Repeat exactly the lines from the one containing "right elbow: (441, 402)" through the last line of the records below, both included, and nothing else.

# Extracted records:

+-------+

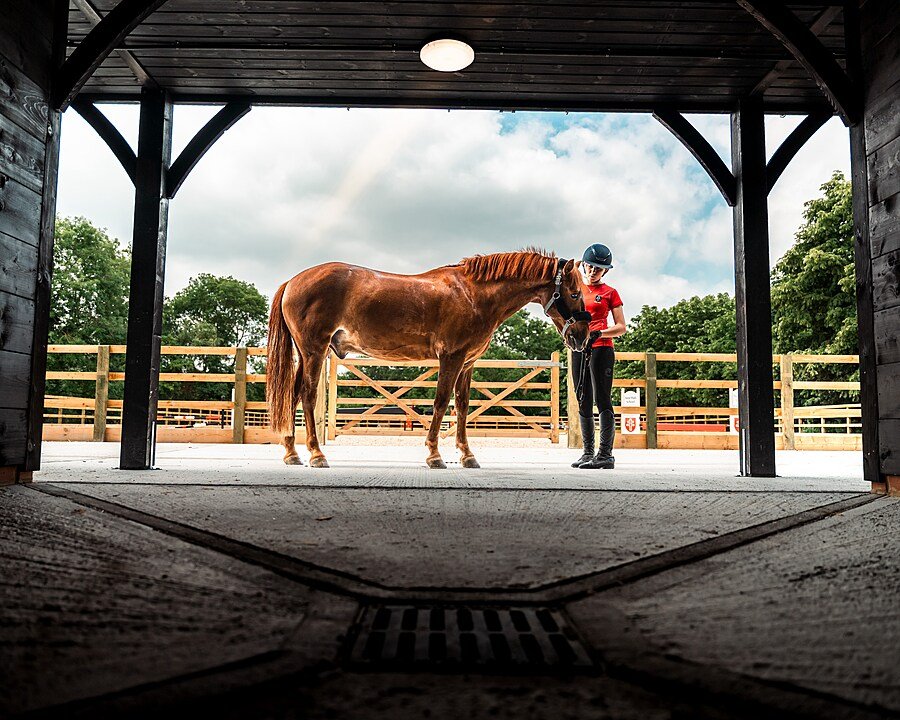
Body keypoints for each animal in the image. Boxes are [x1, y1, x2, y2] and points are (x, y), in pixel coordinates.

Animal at [266, 249, 591, 468]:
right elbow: (441, 402)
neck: (473, 294)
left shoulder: (467, 363)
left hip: (304, 354)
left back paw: (292, 453)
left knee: (293, 395)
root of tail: (293, 281)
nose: (582, 336)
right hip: (314, 351)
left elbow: (462, 406)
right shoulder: (451, 357)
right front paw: (434, 454)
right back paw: (317, 454)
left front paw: (467, 455)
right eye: (575, 293)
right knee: (307, 395)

+-------+

# Problem solution:
right elbow: (441, 402)
neck: (473, 294)
left shoulder: (467, 363)
left hip: (304, 354)
left back paw: (292, 453)
left knee: (293, 395)
root of tail: (293, 281)
nose: (582, 336)
right hip: (314, 351)
left elbow: (462, 406)
right shoulder: (451, 357)
right front paw: (434, 454)
right back paw: (317, 454)
left front paw: (467, 455)
right eye: (575, 293)
right knee: (307, 395)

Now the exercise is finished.